I love my husband very much, and I believe he loves me too, most of the time. But very often, his delusions involve “someone with my face” yelling at him, being angry at him, using his insecurities against him, etc. For example, if I am not home, he frequently will not feed himself because he starts to believe that “I” am getting angry at him for eating. I’ll come home from work and he’s hungry and angry at me because “we” have been “fighting” all day because his delusion of me is a rabid bitch who won’t let him in the kitchen.
In my reality, I am painstakingly cautious about not acting like his delusional version of me.
I try to never yell, I strive to never express anger or frustration outwardly, and instead focus my communication on his feelings and perceptions. But this means I do a lot, a lot, a lot, of repressing my own feelings. Some of this I know if unhealthy behavior that is leftover from when we did not have access to medication or a doctor, and I was the closest thing he had to a therapist. “Therapist” in my wheelhouse in terms of my own professional training, so it’s not completely impossible for me to do, but it’s not ever what I wanted for our relationship.
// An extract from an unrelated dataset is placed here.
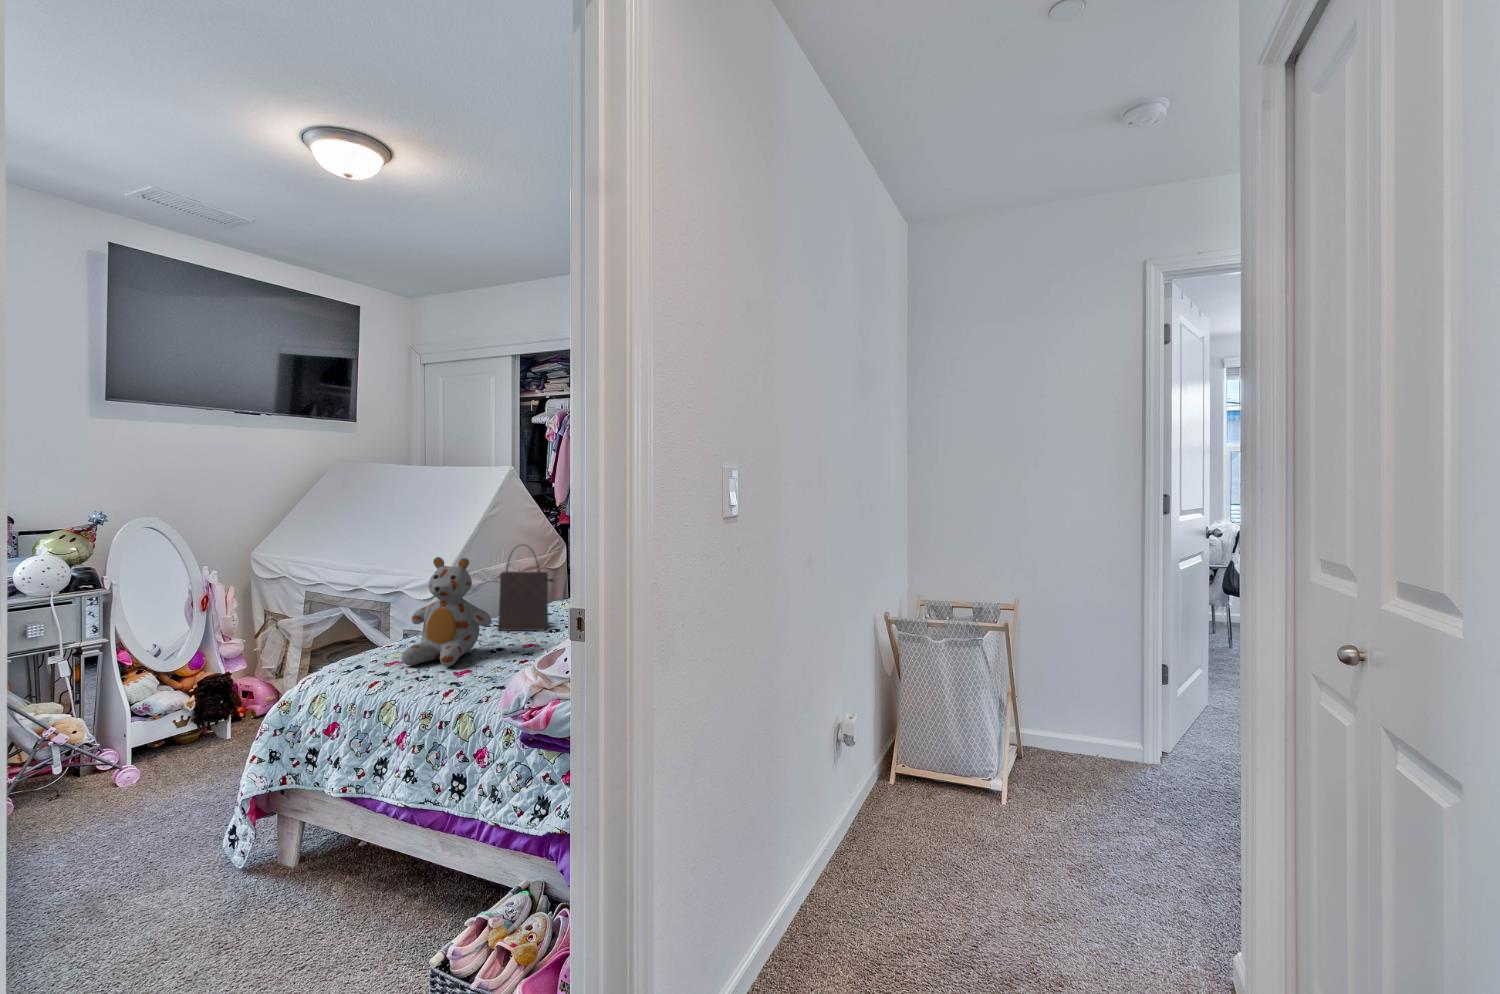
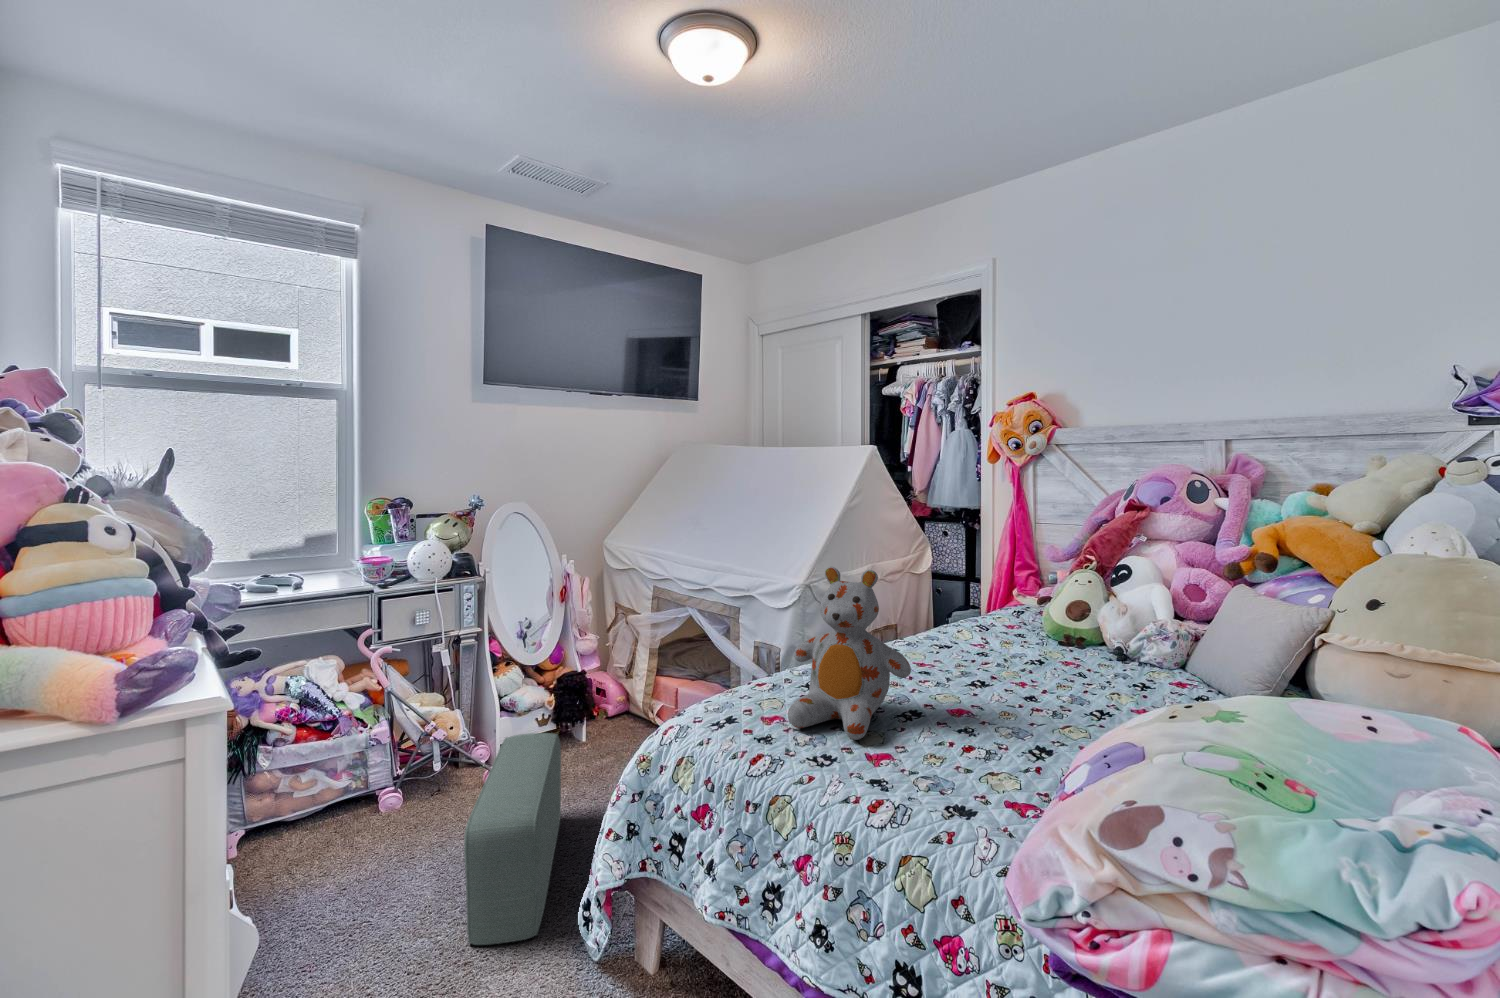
handbag: present [498,545,554,631] -> none [893,549,975,678]
pouf: none [110,718,205,882] -> present [464,733,561,945]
But I’m feeling more and more like I’m a third wheel in my own marriage. I find myself apologizing for “my” behavior when he’s been arguing with “me” all day, but in reality, I’ve been at work and he’s been cycling through paranoia. I never know if I’m going to come home to a fight that “I’m” already in the middle of with him. I never know what “I’ve” said to him.
I have tried expressing this feeling with him, but he responds by getting upset with me because he can’t control his delusions. I know he can’t control his delusions, but I don’t know what boundary to draw here. It doesn’t help that his paranoia runs on a scale from very unrealistic thoughts like I’m going to punish him for eating to semi-reasonable insecurities like I’m going to divorce him because “he’s a burden.”***
I also am terrified that he feels like he’s in an abusive relationship because his delusions are so overwhelmingly negative, and almost all of them have my face, or the faces of his family members. I try so hard to let him know he’s loved and I don’t resent his illness or blame him for being sick, etc, but it all seems in vain. Sometimes I wake up at night and he’s having an argument with his “dad” about something, even though his parents live 3 states away and it’s the middle of the night.
Does this happen to other people? What do you do?
*** I have never planned to leave him because of his mental health, and I try to express this often to reassure him. I understand why he feels insecure, even though his extrapolation is unreasonable. I don’t think this is better, exactly, but it’s easier to address.